Material provided Block Start

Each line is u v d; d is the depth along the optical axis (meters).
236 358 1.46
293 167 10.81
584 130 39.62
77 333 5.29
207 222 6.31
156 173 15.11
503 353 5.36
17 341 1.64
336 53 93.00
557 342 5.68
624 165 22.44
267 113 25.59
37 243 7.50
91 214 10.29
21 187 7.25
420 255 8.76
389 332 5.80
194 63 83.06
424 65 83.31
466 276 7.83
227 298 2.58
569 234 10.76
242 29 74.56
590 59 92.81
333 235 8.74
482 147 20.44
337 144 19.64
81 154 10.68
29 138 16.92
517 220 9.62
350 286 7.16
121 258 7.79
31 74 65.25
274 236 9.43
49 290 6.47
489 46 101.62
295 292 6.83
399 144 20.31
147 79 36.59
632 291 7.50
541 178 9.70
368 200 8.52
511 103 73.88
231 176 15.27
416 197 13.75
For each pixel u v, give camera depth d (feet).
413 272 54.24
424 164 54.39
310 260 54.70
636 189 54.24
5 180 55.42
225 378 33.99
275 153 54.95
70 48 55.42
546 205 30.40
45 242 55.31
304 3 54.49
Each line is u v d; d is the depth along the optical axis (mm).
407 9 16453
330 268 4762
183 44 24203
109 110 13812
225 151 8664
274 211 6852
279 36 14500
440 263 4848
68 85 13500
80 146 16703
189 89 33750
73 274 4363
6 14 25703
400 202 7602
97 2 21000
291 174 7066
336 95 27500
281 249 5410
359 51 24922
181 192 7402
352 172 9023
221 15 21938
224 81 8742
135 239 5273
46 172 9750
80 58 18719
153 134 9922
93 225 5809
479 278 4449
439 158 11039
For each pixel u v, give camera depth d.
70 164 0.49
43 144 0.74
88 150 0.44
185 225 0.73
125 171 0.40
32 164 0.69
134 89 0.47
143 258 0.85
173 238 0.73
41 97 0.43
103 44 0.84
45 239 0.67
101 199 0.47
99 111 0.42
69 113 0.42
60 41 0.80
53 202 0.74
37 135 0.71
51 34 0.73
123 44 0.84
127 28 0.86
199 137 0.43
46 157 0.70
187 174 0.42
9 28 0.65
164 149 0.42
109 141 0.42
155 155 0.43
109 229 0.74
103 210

Material provided Block End

Write down only the closing run of lines: the one containing "134 89 0.47" and every line after it to the end of the entries, exactly.

134 89 0.47
143 258 0.85
173 238 0.73
41 97 0.43
103 44 0.84
45 239 0.67
101 199 0.47
99 111 0.42
69 113 0.42
60 41 0.80
53 202 0.74
37 135 0.71
51 34 0.73
123 44 0.84
127 28 0.86
199 137 0.43
46 157 0.70
187 174 0.42
9 28 0.65
164 149 0.42
109 141 0.42
155 155 0.43
109 229 0.74
103 210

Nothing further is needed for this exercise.